Summer days - grey skies and buttercups at the Hill of Tara, lined fields, honeysuckle woven through the hedges, early morning walks with fog and fresh scones for breakfast.


Monday 19 June 2017

June reading


June is the perfect summer month - the weather has picked up, the boys are nearly finished school and the promise of holidays is stretching out in front of us. The garden has been the scene of most of my reading. The sun umbrella shades the table and chairs, bees and insects buzz in and out of view and swallows tear the skies with their arrow speed. I can close my eyes and float with the characters I've been reading about or let my thoughts drift and turn in the peace of their worlds and drift out of, away from, the reality of mine.
The coast is undoubtedly my happy place. A walk along the shoreline breathing in salt laden air and suddenly everything inside me is calmer. I have no idea why the sea helps me to feel this way. We didn't grow up near the sea or even spend extended amounts of holiday time at the beach. To actually swim in any great depth of sea would frighten me and I'm an appalling sailor but that surge and swell of water meeting land, the sounds and sand are something I need. Tim Winton had the kind of practical, magical childhood by the sea that I would give my eye teeth for. He writes "I am in the sea but not of it". I think I am of the sea but not in it (due to my extreme cowardice and Jaws).
Wouldn't it be so nice to believe that anything is possible? Elizabeth Strout has carried on where My name is Lucy Barton left off. We are shown deeper insight into the lives led in small town America where Lucy's childhood poverty was despised and hidden from view. We get to understand more about her situation and the effect on adult life - hers and her siblings. The characters are cleverly interwoven- each person's story leads to another and slowly the picture of life in rural Amgash is revealed in all its pain and ugliness.
Speaking of cowardice why do we spend our lives so afraid?
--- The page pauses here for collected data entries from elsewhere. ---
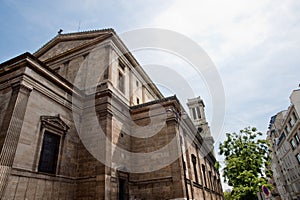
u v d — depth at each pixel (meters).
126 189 18.94
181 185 18.17
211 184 33.12
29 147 14.04
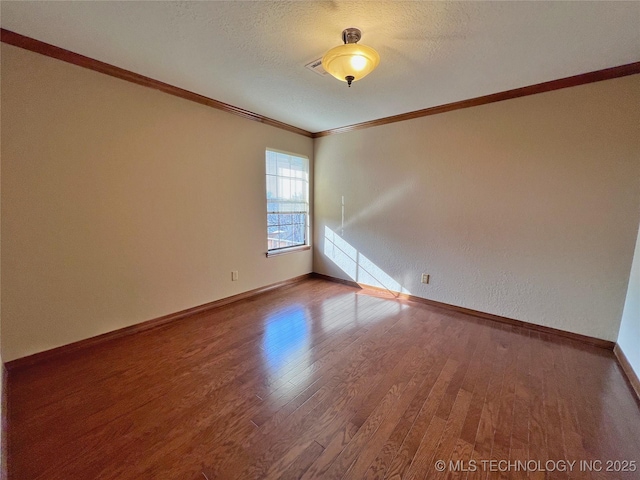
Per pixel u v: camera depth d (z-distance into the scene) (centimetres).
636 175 225
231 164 335
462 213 314
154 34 188
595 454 139
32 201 205
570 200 253
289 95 290
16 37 189
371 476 126
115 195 245
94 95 228
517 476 126
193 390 183
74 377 195
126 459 133
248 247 366
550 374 205
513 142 276
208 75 247
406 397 179
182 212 293
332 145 426
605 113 233
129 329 261
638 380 186
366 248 404
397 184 363
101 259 241
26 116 199
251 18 171
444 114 317
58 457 133
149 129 262
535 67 226
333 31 184
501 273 295
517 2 155
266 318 302
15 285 201
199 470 128
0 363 179
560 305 265
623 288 236
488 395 181
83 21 175
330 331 272
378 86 265
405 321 298
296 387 187
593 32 179
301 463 132
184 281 301
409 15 167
We are afraid of what others will think of us, we are afraid to take risks, to express ourselves. One of the luxuries of aging is that hopefully our fear diminishes and we get to worry less about the opinions of others. I'm in the middle of Our Souls at Night by Kent Haruf. Two neighbours, in their seventies and both widowed, decide that night time is when their loneliness is worst. Addie asks Louis to come and spend the night with her - "I'm talking about getting through the night. And lying warm in bed, companionably. Lying down in bed together and you staying the night. The nights are the worst. Don't you think?". 

Sometimes is pays to be brave. To get in the water, even though that's where the sharks live.